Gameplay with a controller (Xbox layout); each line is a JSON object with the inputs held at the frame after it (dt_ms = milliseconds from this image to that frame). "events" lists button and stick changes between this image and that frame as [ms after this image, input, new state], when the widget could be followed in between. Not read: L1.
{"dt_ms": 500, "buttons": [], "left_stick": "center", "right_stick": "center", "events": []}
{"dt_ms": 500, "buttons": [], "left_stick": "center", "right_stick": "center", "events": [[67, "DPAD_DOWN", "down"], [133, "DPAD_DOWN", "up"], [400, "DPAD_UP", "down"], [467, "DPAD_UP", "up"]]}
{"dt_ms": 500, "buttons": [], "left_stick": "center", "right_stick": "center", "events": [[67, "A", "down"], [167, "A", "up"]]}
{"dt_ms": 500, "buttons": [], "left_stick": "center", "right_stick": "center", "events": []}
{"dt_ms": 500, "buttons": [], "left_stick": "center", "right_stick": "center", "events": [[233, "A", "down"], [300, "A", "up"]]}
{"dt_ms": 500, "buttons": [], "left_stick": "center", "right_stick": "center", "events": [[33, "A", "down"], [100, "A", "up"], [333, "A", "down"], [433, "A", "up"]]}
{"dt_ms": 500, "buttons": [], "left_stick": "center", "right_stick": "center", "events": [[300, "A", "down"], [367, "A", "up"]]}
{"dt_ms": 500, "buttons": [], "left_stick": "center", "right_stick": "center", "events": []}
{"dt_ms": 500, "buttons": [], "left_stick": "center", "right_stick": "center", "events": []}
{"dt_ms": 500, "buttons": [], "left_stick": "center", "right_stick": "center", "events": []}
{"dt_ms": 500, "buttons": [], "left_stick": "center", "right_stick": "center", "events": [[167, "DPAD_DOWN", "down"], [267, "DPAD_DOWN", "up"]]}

* **WHAT YOU NEED TO DO**
Give back each line of the material above exactly as it appears.

* **RESPONSE TO THE EXERCISE**
Gameplay with a controller (Xbox layout); each line is a JSON object with the inputs held at the frame after it (dt_ms = milliseconds from this image to that frame). "events" lists button and stick changes between this image and that frame as [ms after this image, input, new state], when the widget could be followed in between. Not read: L1.
{"dt_ms": 500, "buttons": [], "left_stick": "center", "right_stick": "center", "events": []}
{"dt_ms": 500, "buttons": [], "left_stick": "center", "right_stick": "center", "events": [[67, "DPAD_DOWN", "down"], [133, "DPAD_DOWN", "up"], [400, "DPAD_UP", "down"], [467, "DPAD_UP", "up"]]}
{"dt_ms": 500, "buttons": [], "left_stick": "center", "right_stick": "center", "events": [[67, "A", "down"], [167, "A", "up"]]}
{"dt_ms": 500, "buttons": [], "left_stick": "center", "right_stick": "center", "events": []}
{"dt_ms": 500, "buttons": [], "left_stick": "center", "right_stick": "center", "events": [[233, "A", "down"], [300, "A", "up"]]}
{"dt_ms": 500, "buttons": [], "left_stick": "center", "right_stick": "center", "events": [[33, "A", "down"], [100, "A", "up"], [333, "A", "down"], [433, "A", "up"]]}
{"dt_ms": 500, "buttons": [], "left_stick": "center", "right_stick": "center", "events": [[300, "A", "down"], [367, "A", "up"]]}
{"dt_ms": 500, "buttons": [], "left_stick": "center", "right_stick": "center", "events": []}
{"dt_ms": 500, "buttons": [], "left_stick": "center", "right_stick": "center", "events": []}
{"dt_ms": 500, "buttons": [], "left_stick": "center", "right_stick": "center", "events": []}
{"dt_ms": 500, "buttons": [], "left_stick": "center", "right_stick": "center", "events": [[167, "DPAD_DOWN", "down"], [267, "DPAD_DOWN", "up"]]}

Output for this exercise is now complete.